The diplomatic outrage triggered by the Soviet downing of a South Korean airliner was transformed into quiet anger yesterday inside the cool stone solemnity of Washington Cathedral.
In a 26-minute memorial service in the cavernous Gothic church, President Reagan, along with a legion of foreign diplomats, members of Congress and several Cabinet members, gathered with about 60 family members of victims to mourn the 269 who were killed Sept. 1 when a Soviet missile destroyed Korean Air Lines Flight 007.
With dark-jacketed diplomats in the front of the cathedral's main nave and pastel-clad tourists in the rear, a congregation of 750 intoned the "Yea, though I walk through the valley of the shadow of death" response from the 23rd Psalm, sang Martin Luther's "A Mighty Fortress," and listened soberly as the Episcopal Bishop of Washington rebuked the Soviet Union.
"We would like to find some means of justification, some possibility of getting the Soviet Union 'off the hook' so to speak. We have not been able to do so nor have they offered any help," said the Rt. Rev. John T. Walker. "There is no way to justify the destruction of helpless, innocent people."
Reagan, praised in the bishop's homily for his "controlled anger" at the Soviets, sat with his wife, Nancy, in the front pew of the church, across the aisle from the families of victims.
After the service, the president met with them in an adjoining chapel. He shook hands with each family member, including Tryggvi McDonald, the son of Rep. Larry McDonald (D-Ga.), a passenger on the downed jet. According to deputy press secretary Larry Speakes, Reagan told them:
"No words can compensate for the burden of sorrow you carry. At times like this we can only trust in God for his mercy and wisdom. We are determined to do everything we can to see if things can't be done so that events like this never happen again. I promise we'll do everything we can."
Back in the White House, Reagan proclaimed Sunday a national day of mourning. The proclamation said, in part, "September 1, 1983, will be seared in the minds of civilized people everywhere as the night of the Korean Air Lines Massacre. . . . This is a crime against humanity that must never be forgotten, here or throughout the world."
Reagan said his proclamation was the sixth national day of mourning in history. However, Sunday in fact will mark the seventh national day of mourning in the past 20 years. Other days have been set aside for the deaths of presidents Kennedy, Eisenhower, Truman and Johnson, as well as Martin Luther King Jr. and Robert F. Kennedy.
Among the estimated 150 foreign diplomats at the memorial service were the ambassadors of five nations--Korea, Japan, Canada, Sweden and Thailand--whose citizens died aboard the South Korean airliner. Also in attendance were lower-ranking diplomats from Australia, Malaysia, India and the Philippines, countries that also lost citizens in the disaster.

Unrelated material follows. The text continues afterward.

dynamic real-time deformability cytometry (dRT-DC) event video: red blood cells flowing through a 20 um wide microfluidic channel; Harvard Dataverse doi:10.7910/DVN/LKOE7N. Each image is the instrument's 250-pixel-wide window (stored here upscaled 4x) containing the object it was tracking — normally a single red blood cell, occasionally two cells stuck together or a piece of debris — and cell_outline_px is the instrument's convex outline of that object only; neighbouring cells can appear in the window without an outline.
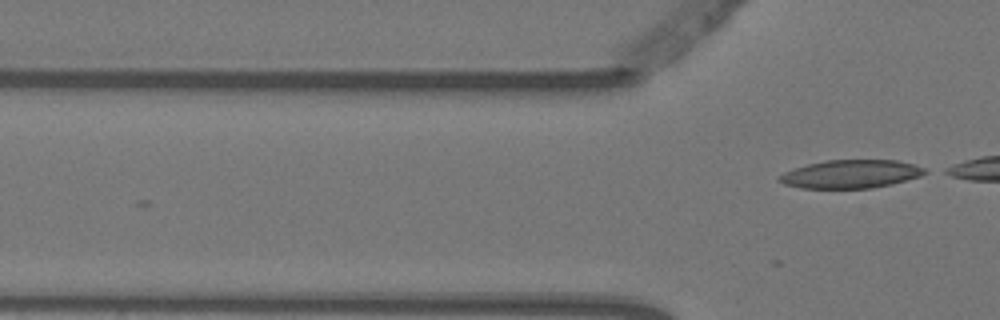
{"species": "Egyptian fruit bat (a non-hibernating species)", "species_latin": "Rousettus aegyptiacus", "temperature_condition": "warm", "stored_images_in_passage": 3, "camera_frame_rate_fps": 3000, "um_per_image_px": 0.085, "animal": {"sex": "female"}, "frame": {"image": 1, "passage_image": 3, "time_ms": 0.667, "image_size_px": [1000, 320], "cell_outline_px": [[928, 172], [920, 176], [892, 184], [872, 188], [800, 188], [784, 184], [776, 180], [776, 176], [784, 172], [808, 164], [824, 160], [896, 160], [912, 164], [924, 168]], "centroid_in_image_um": [72.28, 14.8], "position_along_channel_um": 53.5, "area_um2": 23.99}}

The State Department, which came up with the idea for a memorial service, gave its employes two hours off yesterday to attended the noontime service.
In addition to the dignitaries and government officials, there were several hundred people who attended the service out of their own sense of obligation to mourn those who died.
"I came just to be a part of consoling the families," said George Berry, of Lafayette, La., who took time out from his vacation to attend the service.